PROMPT:
Please rewrite all of the rows below, substituting "wedge" for every "slice" and leaving everything else the same.

SUPPLIED INFORMATION Start Marker

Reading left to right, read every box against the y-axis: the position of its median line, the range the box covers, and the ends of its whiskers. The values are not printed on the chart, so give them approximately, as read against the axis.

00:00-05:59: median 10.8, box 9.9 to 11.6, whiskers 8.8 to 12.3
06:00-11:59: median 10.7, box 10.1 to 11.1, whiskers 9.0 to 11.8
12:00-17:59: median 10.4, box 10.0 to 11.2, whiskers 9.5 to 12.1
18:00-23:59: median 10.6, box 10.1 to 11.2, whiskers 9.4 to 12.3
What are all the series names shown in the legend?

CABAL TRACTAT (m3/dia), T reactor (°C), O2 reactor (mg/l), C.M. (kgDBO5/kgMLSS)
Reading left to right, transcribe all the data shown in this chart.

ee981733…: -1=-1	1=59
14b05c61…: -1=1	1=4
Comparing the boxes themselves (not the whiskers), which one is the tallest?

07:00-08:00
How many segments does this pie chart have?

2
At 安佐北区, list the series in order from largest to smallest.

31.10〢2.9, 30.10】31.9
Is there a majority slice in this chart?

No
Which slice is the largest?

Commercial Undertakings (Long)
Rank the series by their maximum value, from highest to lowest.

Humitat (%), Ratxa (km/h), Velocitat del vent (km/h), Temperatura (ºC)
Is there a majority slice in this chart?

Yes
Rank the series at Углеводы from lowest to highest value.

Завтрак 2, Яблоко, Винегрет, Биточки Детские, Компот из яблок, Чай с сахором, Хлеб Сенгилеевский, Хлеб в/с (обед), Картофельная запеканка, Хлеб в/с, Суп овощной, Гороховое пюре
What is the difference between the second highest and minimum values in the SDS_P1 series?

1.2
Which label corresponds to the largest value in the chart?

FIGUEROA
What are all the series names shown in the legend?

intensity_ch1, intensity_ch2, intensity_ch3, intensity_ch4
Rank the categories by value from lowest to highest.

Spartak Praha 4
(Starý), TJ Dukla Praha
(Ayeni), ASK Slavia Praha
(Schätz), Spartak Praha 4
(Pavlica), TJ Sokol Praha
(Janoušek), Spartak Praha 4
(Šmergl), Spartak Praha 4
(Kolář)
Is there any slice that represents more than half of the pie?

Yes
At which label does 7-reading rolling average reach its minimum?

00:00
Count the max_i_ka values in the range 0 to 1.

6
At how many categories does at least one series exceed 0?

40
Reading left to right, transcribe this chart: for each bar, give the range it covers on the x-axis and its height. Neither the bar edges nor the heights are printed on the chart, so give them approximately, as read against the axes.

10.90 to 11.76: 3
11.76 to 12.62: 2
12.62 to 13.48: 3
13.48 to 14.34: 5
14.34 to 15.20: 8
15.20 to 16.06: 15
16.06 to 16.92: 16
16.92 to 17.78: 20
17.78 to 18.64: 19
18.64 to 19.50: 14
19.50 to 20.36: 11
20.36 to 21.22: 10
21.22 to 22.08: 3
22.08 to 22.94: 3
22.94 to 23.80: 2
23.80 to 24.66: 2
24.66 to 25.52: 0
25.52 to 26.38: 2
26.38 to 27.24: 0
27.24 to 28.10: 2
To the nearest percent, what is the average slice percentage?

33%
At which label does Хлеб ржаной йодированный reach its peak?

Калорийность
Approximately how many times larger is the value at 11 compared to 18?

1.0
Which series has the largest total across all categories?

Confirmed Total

SUPPLIED INFORMATION End Marker

OUTPUT OF THE TASK:
Reading left to right, read every box against the y-axis: the position of its median line, the range the box covers, and the ends of its whiskers. The values are not printed on the chart, so give them approximately, as read against the axis.

00:00-05:59: median 10.8, box 9.9 to 11.6, whiskers 8.8 to 12.3
06:00-11:59: median 10.7, box 10.1 to 11.1, whiskers 9.0 to 11.8
12:00-17:59: median 10.4, box 10.0 to 11.2, whiskers 9.5 to 12.1
18:00-23:59: median 10.6, box 10.1 to 11.2, whiskers 9.4 to 12.3
What are all the series names shown in the legend?

CABAL TRACTAT (m3/dia), T reactor (°C), O2 reactor (mg/l), C.M. (kgDBO5/kgMLSS)
Reading left to right, transcribe all the data shown in this chart.

ee981733…: -1=-1	1=59
14b05c61…: -1=1	1=4
Comparing the boxes themselves (not the whiskers), which one is the tallest?

07:00-08:00
How many segments does this pie chart have?

2
At 安佐北区, list the series in order from largest to smallest.

31.10〢2.9, 30.10】31.9
Is there a majority wedge in this chart?

No
Which wedge is the largest?

Commercial Undertakings (Long)
Rank the series by their maximum value, from highest to lowest.

Humitat (%), Ratxa (km/h), Velocitat del vent (km/h), Temperatura (ºC)
Is there a majority wedge in this chart?

Yes
Rank the series at Углеводы from lowest to highest value.

Завтрак 2, Яблоко, Винегрет, Биточки Детские, Компот из яблок, Чай с сахором, Хлеб Сенгилеевский, Хлеб в/с (обед), Картофельная запеканка, Хлеб в/с, Суп овощной, Гороховое пюре
What is the difference between the second highest and minimum values in the SDS_P1 series?

1.2
Which label corresponds to the largest value in the chart?

FIGUEROA
What are all the series names shown in the legend?

intensity_ch1, intensity_ch2, intensity_ch3, intensity_ch4
Rank the categories by value from lowest to highest.

Spartak Praha 4
(Starý), TJ Dukla Praha
(Ayeni), ASK Slavia Praha
(Schätz), Spartak Praha 4
(Pavlica), TJ Sokol Praha
(Janoušek), Spartak Praha 4
(Šmergl), Spartak Praha 4
(Kolář)
Is there any wedge that represents more than half of the pie?

Yes
At which label does 7-reading rolling average reach its minimum?

00:00
Count the max_i_ka values in the range 0 to 1.

6
At how many categories does at least one series exceed 0?

40
Reading left to right, transcribe this chart: for each bar, give the range it covers on the x-axis and its height. Neither the bar edges nor the heights are printed on the chart, so give them approximately, as read against the axes.

10.90 to 11.76: 3
11.76 to 12.62: 2
12.62 to 13.48: 3
13.48 to 14.34: 5
14.34 to 15.20: 8
15.20 to 16.06: 15
16.06 to 16.92: 16
16.92 to 17.78: 20
17.78 to 18.64: 19
18.64 to 19.50: 14
19.50 to 20.36: 11
20.36 to 21.22: 10
21.22 to 22.08: 3
22.08 to 22.94: 3
22.94 to 23.80: 2
23.80 to 24.66: 2
24.66 to 25.52: 0
25.52 to 26.38: 2
26.38 to 27.24: 0
27.24 to 28.10: 2
To the nearest percent, what is the average wedge percentage?

33%
At which label does Хлеб ржаной йодированный reach its peak?

Калорийность
Approximately how many times larger is the value at 11 compared to 18?

1.0
Which series has the largest total across all categories?

Confirmed Total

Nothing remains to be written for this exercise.